PROVIDED RECORDS =>
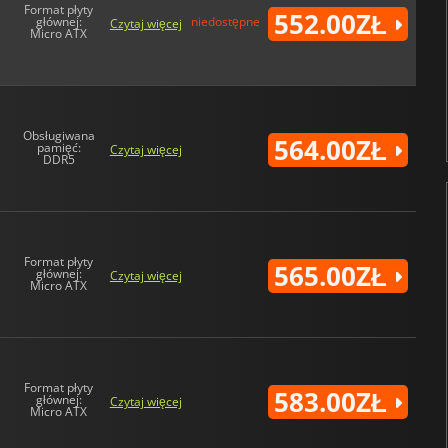
Format płyty
552.00ZŁ
głównej:
niedostępne
Czytaj więcej
Micro ATX
Obsługiwana
564.00ZŁ
pamięć:
Czytaj więcej
DDR5
E
Format płyty
565.00ZŁ
głównej:
Czytaj więcej
Micro ATX
Format płyty
583.00ZŁ
głównej:
Czytaj więcej
Micro ATX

TRY IT => Reproduce the material exactly. Pictures stay out.

ANSWER TO THE EXERCISE =>
Format płyty
552.00ZŁ
głównej:
niedostępne
Czytaj więcej
Micro ATX
Obsługiwana
564.00ZŁ
pamięć:
Czytaj więcej
DDR5
E
Format płyty
565.00ZŁ
głównej:
Czytaj więcej
Micro ATX
Format płyty
583.00ZŁ
głównej:
Czytaj więcej
Micro ATX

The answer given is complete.